Ed Lee leaves legacy as lawyer, activist, mayor
San Francisco politicians and officials mourned the death of San Francisco Mayor Ed Lee Tuesday morning at City Hall.
Lee, 65, died Tuesday morning at 1:11 a.m. at Zuckerberg San Francisco General Hospital after arriving by ambulance after late Monday night in critical condition, said Dr. Susan Ehrlich, chief executive officer of the hospital. ABC7 reported Lee suffered cardiac arrest while shopping at Safeway on Monterey Boulevard.
Lee was born in Seattle to parents of immigrants, his father a veteran and his mother a seamstress. His father died when Lee was just a teenager. He was one of six siblings.
Acting Mayor London Breed said Lee led a life of service cut short far too soon.

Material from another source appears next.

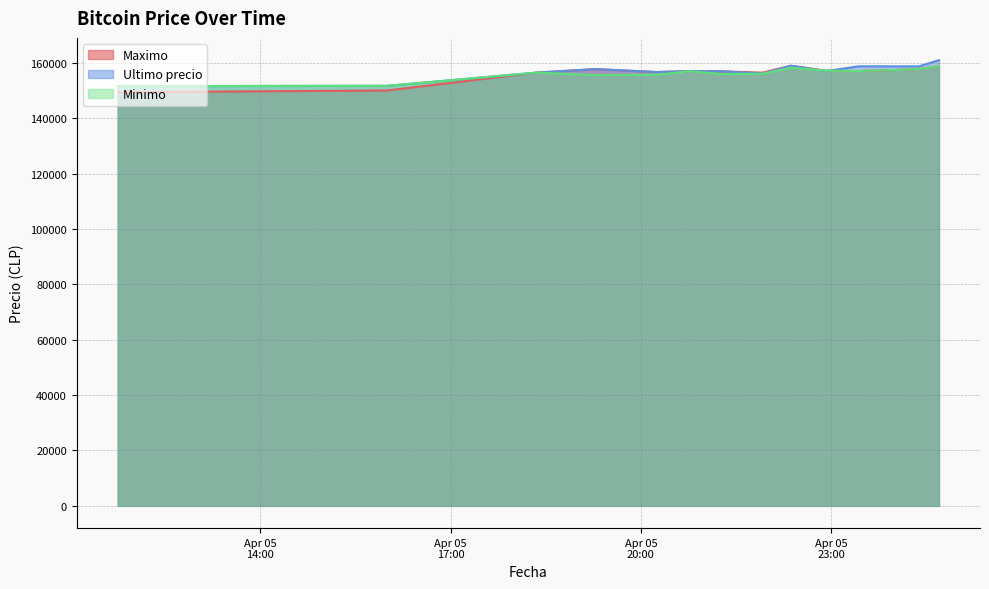

Reading left to right, extract all data points from this chart.

Maximo: 2021-04-05 11:45=149404	2021-04-05 16:00=150056	2021-04-05 18:21=156502	2021-04-05 19:17=157766	2021-04-05 20:15=156700	2021-04-05 20:46=157050	2021-04-05 21:16=156987	2021-04-05 21:55=156500	2021-04-05 22:22=158994	2021-04-05 22:55=157205	2021-04-05 23:26=157087	2021-04-05 23:59=157427	2021-04-06 00:23=157827	2021-04-06 00:42=158805
Ultimo precio: 2021-04-05 11:45=151633	2021-04-05 16:00=151727	2021-04-05 18:21=156502	2021-04-05 19:17=157782	2021-04-05 20:15=156711	2021-04-05 20:46=157050	2021-04-05 21:16=156987	2021-04-05 21:55=156141	2021-04-05 22:22=158994	2021-04-05 22:55=157036	2021-04-05 23:26=158785	2021-04-05 23:59=158771	2021-04-06 00:23=158768	2021-04-06 00:42=161000
Minimo: 2021-04-05 11:45=151633	2021-04-05 16:00=151727	2021-04-05 18:21=156502	2021-04-05 19:17=155596	2021-04-05 20:15=155755	2021-04-05 20:46=157000	2021-04-05 21:16=156003	2021-04-05 21:55=156116	2021-04-05 22:22=158289	2021-04-05 22:55=157205	2021-04-05 23:26=157087	2021-04-05 23:59=157427	2021-04-06 00:23=157827	2021-04-06 00:42=158805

Lee graduated from Bowdoin College in Maine in 1974 before moving on to Boalt Hall school of law at the University of California, Berkeley.
After earning his law degree, Lee joined the Asian Law Caucus, which fought for improved housing conditions for immigrants in The City, including residents living Chinatown’s public housing project Ping Yuen in. Tenants in the public housing project refused to pay rent for six months until The City made improvements on the housing project. Lee was their attorney.
“He was from the dawn of his career, an advocate for the powerless, a voice for the overlooked, someone who fought for those in need before himself.”
Lee first worked for The City leading the San Francisco Human Rights Commission as its director in 1991 to 1996. He later led City Purchasing and then Public Works. In 2005, Lee was appointed as the city administrator by then-Mayor Gavin Newsom and was reappointed by Newsom in 2010.
In January 2011, Lee was appointed as the interim mayor by the Board of Supervisors for The City as Newsom left the office as voters elected Newsom as lieutenant governor of California. Lee was to serve out Newsom’s term as the nation’s first Chinese-American mayor.
Lee initially said he would not for a full-term, though he decided to run and won the Nov. 8, 2011 election. He was re-elected in 2015 by San Francisco voters.
During his time in office, Lee saw unemployment in The City drop from 9.5 percent during the Great Recession to 2.9 percent as of September 2017, according to his office. Since 2011, 143,000 jobs were created under Lee.
Lee oversaw the construction of San Francisco’s first subway expansion in decades with the Central Subway project, and under Lee’s time in office, the San Francisco Municipal Transportation Agency purchased hundreds of new Muni buses and trains. Lee attended an event for the debut of Muni’s newest trains last month.
Lee also convened the Transportation Task Force 2045 to identify funding gaps for transportation needs and to look for potential funding resources. One of those funding resources was a $500 million bond measure passed by voters in 2014.
Lee had also committed to provide more affordable housing for low- and moderate-income residents by pledging in 2014 to build 30,000 new and rehabilitated homes throughout The City by 2020.
Lee is survived by his wife Anita and his two daughters, Brianna and Tania.
His last appearance was at a press conference Monday morning with state Sen. Scott Wiener to announce plans to expand ways city residents and small businesses can redeem recyclables.